Copy out exactly, from the entries that follow, the line holding "FIGURE 1 | Hypothesized", the line holding "Table 1. Toxicity", and all lines between them, but no pictures.

### Exercise data
· · ·

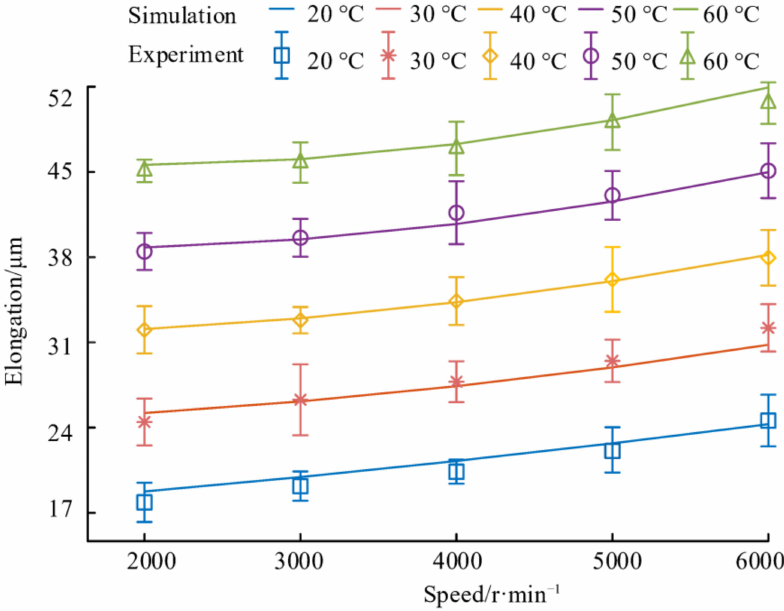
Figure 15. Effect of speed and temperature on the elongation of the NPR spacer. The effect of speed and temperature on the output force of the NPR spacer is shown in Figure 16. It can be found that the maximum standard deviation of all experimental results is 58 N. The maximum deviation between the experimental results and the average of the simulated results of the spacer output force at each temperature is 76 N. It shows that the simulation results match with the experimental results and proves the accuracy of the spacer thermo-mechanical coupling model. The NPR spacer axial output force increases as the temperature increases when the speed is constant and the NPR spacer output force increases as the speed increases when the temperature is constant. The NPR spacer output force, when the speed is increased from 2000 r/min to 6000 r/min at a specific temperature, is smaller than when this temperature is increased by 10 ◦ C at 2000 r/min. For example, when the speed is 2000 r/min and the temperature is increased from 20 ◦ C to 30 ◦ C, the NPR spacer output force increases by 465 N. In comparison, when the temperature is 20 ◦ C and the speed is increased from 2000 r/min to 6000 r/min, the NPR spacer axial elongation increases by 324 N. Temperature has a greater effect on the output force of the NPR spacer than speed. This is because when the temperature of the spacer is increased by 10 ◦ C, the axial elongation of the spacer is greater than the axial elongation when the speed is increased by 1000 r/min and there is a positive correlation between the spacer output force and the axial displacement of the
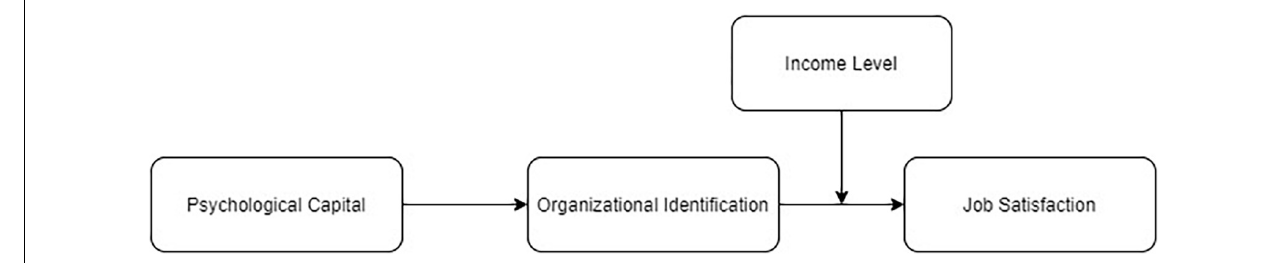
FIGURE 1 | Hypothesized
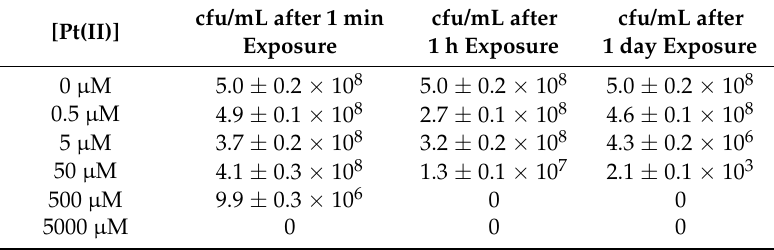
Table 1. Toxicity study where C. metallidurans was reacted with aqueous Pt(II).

· · ·

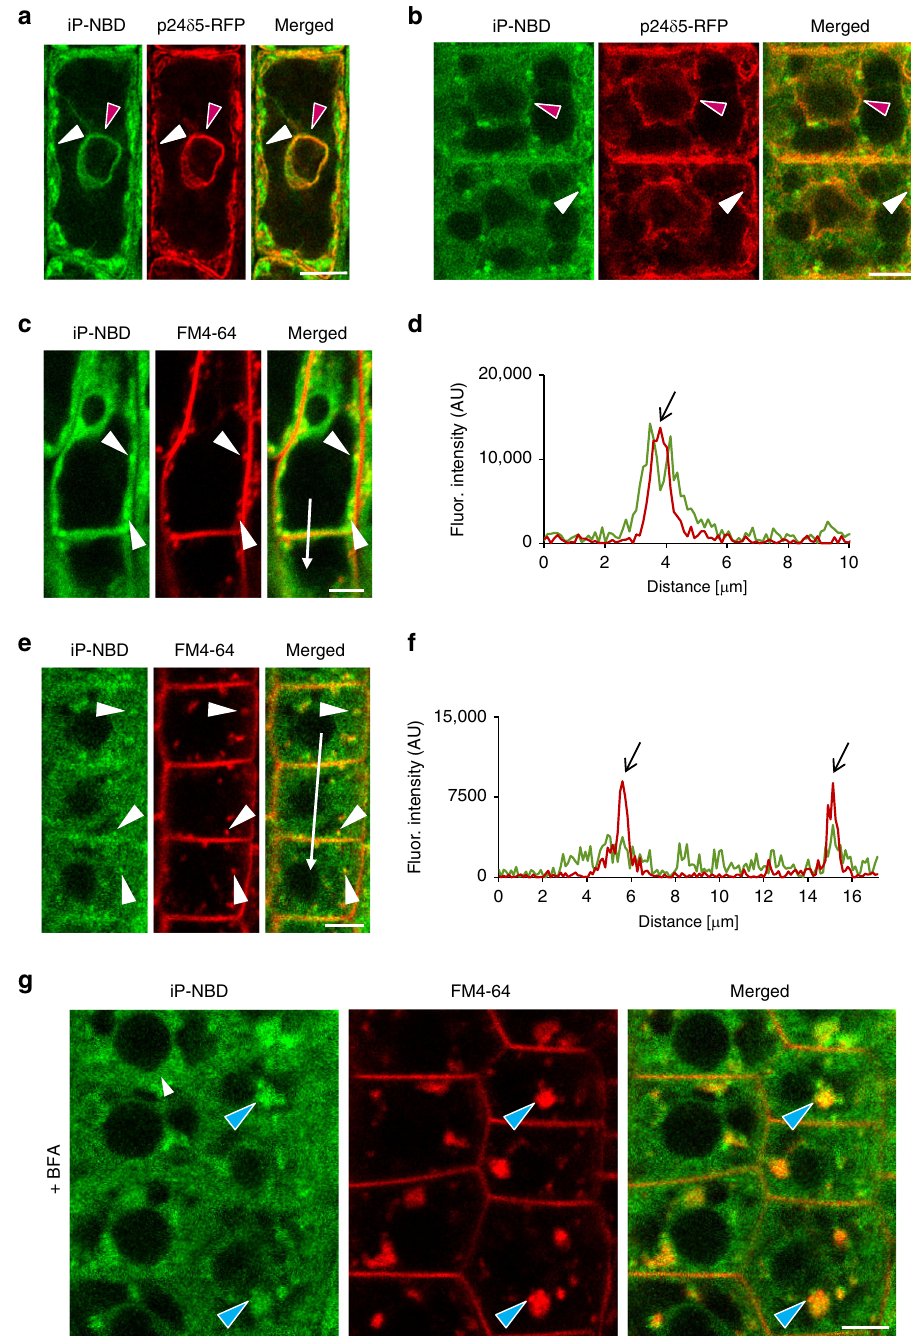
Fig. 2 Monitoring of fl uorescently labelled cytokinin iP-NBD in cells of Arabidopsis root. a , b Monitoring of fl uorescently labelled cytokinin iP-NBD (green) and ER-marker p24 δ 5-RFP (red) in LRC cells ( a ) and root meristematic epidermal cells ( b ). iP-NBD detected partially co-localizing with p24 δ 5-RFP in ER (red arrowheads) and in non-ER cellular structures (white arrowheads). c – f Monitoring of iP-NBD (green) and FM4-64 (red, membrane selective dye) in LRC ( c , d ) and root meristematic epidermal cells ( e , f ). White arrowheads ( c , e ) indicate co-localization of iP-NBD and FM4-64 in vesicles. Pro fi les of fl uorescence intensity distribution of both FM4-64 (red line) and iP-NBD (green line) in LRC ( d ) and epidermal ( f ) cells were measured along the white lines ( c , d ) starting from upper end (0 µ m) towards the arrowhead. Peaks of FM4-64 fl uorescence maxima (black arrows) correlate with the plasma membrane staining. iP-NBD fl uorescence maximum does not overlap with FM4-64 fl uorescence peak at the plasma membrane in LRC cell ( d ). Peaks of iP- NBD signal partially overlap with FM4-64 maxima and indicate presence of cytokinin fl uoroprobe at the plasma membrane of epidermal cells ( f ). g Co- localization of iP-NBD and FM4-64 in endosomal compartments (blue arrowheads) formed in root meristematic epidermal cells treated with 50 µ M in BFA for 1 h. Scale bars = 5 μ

· · ·

### Response area
FIGURE 1 | Hypothesized
Table 1. Toxicity study where C. metallidurans was reacted with aqueous Pt(II).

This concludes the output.